CHICAGO

Jordan Martins: On the Forest Floor

Jun 27 – Aug 8, 2026

Opening Reception: Sat, Jun 27, 1–4 pm
Program: Jul 18, 5 pm — Live performance with Plathemis Trio

Jordan Martins, Stitching the Sky Together, 2026, Oil on linen, 20 x 14 x 1 in.

Tiger Strikes Asteroid Chicago is pleased to present On the Forest Floor, a solo exhibition of new paintings by Chicago-based artist Jordan Martins. Co-curated by Jaclyn Jacunski and Teresa Silva, the exhibition brings together a body of work that spans Martins' ongoing series of Sottobosco paintings, large-scale collaged canvases unfolding across the gallery as a sustained meditation on perception, abundance, and what it means to be immersed rather than oriented.

The sottobosco, Italian for "undergrowth," was a minor genre of seventeenth-century Dutch still life painting in which the forest floor replaced the table: mossy ground, fallen branches, fungi, nesting birds, and creeping insects arranged with the same loving attention previously reserved for fruit and flowers in still lifes. It is a genre of the overlooked and one that asks the eye to slow down and look at what is underfoot. Martins revives this tradition as a framework for his broader investigation into how images collapse and camouflage, and their abundance becomes indistinguishable.

In canonical Western landscape painting and in the Transcendentalist imagination, the horizon is, for Thoreau, the organizing spiritual element. It orients, clarifies, and holds infinity at a legible distance. But the forest floor refuses that orientation. There is no vanishing point, no line between earth and sky. Instead, Martins's paintings offer abundance that surges from below: roots, organic forms, looping marks, and photographic fragments.
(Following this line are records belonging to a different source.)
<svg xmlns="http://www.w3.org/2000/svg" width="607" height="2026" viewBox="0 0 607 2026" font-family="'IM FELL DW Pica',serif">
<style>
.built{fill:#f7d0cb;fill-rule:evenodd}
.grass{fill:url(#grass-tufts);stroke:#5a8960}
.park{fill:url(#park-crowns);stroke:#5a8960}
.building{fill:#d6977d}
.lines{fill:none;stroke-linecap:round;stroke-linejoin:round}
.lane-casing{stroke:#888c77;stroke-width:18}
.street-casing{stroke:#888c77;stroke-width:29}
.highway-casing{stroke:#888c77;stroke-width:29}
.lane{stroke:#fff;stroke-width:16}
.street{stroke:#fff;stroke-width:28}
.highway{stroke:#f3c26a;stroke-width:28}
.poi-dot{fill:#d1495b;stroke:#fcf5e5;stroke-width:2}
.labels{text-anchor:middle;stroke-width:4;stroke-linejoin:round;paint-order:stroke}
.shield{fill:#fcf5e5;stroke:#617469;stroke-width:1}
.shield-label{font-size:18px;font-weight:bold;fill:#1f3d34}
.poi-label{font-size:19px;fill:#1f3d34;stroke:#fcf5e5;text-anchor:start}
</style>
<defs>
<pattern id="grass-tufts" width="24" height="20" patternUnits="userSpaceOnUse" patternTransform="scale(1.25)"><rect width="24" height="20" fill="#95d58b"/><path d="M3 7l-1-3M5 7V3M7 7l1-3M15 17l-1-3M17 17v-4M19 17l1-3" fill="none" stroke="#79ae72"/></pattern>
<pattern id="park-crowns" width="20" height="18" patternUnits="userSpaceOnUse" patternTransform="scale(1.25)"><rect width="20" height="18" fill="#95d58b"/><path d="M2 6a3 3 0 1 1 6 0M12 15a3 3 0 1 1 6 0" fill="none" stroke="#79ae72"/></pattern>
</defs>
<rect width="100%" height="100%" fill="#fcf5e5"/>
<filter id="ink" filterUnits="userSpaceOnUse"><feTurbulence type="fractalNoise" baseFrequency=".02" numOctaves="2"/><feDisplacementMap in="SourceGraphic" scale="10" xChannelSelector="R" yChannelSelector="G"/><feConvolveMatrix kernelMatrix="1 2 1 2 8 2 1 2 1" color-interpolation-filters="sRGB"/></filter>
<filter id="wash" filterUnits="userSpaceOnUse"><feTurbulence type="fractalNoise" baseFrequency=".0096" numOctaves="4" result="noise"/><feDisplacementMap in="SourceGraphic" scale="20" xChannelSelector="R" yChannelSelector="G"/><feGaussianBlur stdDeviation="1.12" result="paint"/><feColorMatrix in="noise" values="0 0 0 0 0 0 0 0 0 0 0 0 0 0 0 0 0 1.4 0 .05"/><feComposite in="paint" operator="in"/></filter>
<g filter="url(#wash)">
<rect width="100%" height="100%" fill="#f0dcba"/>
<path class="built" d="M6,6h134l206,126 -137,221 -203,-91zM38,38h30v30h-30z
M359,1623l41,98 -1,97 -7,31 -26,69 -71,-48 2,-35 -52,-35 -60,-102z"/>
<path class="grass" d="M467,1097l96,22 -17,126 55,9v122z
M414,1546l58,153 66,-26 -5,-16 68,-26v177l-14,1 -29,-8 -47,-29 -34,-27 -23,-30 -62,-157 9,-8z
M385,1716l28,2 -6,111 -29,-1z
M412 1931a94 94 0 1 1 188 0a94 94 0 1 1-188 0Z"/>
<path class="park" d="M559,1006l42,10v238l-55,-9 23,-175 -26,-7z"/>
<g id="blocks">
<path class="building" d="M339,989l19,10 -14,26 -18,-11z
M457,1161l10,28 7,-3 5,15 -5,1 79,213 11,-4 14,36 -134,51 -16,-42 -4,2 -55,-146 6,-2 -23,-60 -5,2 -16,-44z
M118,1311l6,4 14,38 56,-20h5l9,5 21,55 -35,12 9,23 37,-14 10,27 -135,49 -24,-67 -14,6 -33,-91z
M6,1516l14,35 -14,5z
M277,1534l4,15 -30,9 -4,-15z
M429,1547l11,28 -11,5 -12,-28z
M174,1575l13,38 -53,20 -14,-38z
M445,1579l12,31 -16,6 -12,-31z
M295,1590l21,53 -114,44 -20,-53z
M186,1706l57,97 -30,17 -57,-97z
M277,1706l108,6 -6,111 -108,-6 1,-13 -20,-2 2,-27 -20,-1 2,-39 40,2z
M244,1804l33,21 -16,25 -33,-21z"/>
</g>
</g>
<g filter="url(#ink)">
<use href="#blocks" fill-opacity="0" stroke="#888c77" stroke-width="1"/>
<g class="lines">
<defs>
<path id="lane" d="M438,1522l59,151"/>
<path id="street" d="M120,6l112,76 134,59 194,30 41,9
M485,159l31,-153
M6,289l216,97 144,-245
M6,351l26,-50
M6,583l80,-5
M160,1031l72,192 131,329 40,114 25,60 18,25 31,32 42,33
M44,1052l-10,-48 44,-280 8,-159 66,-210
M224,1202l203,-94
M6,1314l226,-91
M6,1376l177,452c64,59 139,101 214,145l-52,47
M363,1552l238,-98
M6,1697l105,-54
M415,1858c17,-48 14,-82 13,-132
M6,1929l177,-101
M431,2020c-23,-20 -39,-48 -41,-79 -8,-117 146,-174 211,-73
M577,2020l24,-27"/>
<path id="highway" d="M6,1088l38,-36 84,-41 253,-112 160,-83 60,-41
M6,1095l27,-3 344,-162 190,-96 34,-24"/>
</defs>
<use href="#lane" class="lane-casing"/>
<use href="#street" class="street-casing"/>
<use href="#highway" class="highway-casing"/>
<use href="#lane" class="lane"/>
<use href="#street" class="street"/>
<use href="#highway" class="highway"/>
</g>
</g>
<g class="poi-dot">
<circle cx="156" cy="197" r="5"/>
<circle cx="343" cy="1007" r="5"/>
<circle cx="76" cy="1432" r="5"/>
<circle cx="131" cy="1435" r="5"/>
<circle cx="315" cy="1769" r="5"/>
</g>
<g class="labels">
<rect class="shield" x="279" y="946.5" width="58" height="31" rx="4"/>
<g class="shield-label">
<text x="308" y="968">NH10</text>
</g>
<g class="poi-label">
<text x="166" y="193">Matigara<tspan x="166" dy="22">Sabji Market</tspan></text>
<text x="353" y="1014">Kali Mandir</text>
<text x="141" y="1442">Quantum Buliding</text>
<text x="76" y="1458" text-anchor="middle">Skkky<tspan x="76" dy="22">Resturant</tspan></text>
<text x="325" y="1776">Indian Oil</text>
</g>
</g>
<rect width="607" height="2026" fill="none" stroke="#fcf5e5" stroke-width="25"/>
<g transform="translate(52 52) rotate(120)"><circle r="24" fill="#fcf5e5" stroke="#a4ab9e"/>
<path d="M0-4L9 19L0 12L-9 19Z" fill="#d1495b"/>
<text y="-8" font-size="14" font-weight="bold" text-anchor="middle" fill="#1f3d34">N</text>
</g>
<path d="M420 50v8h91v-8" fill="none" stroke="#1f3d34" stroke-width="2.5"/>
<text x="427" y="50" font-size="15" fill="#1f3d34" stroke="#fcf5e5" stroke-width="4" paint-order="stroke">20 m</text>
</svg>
The surface itself becomes the site of infinity. What the horizon holds at bay is what makes these paintings intimate and inescapable. Rather than grounding us, they enfold us.

Works like Sottobosco with Thunder and Butterflies and Sottobosco with Sulfur and Mercury stage encounters between elemental forces, organisms, and their persistence; the surfaces are dense with layered marks and color zones that refuse easy reading. The large-scale triptych The Butcher's Stall evokes the paintings after Flemish market scenes and extends Martins' engagement with art history.  

Martins's earlier works in the exhibition enact this logic at a technical level — painted objects becoming photographs, photographic fragments printed, torn, and painted over, canvas collapsing into collage and back again. The newer paintings distill that same instability through a more direct relationship with paint alone, as if the licence of the earlier process has been internalized and is now invited from within a single surface.

The exhibition programming brings Martins' practice into dialogue with sound. Members of the Plathemis Trio, Zander Raymond and Sarah Clausen, will perform alongside the artist, extending the show's investigation of signal and noise and sonic register. The event reflects the curatorial spirit of the exhibition itself: collaborative, community-rooted, and attentive to what is usually held in the background.

For years, Jordan Martins has given enormous energy to Chicago's artistic community, as the former executive director of Comfort Station, as co-director of the cross-cultural exchange project Perto da Lá <> Close to There, as a lecturer, organizer, and constant presence in Chicago. On the Forest Floor is an invitation to be present with his own work: to look closely at what he has been quietly building beneath the surface of all that coordination and care.

About the Artist

Jordan Martins is a Chicago-based visual artist, curator, and musician. He received his MFA in visual arts from the Universidade Federal da Bahia (UFBA) in Salvador, Brazil, in 2007, and is currently a lecturer at the School of the Art Institute of Chicago. He served as executive director of Comfort Station, a multidisciplinary art space in Chicago from 2015 to 2025, and was part of the organization since its grassroots founding in 2011. His visual work is grounded in collage processes encompassing painting and photography, and has been exhibited nationally and internationally at venues including Goldfinch, The Mission, the Evanston Art Center, LVL3, The Franklin, the Museu de Arte da Bahia, Zeitgeist, and Experimental Sound Studio. He held residencies at Latitude (2022), The Weaving Mill WARP program (2017), and the Chicago Artists Coalition's HATCH program (2013). Martins is co-director of Perto da Lá <> Close to There, a multidisciplinary international exchange project between artists in Salvador, Brazil and Chicago, funded by the MacArthur Foundation's International Connections Fund.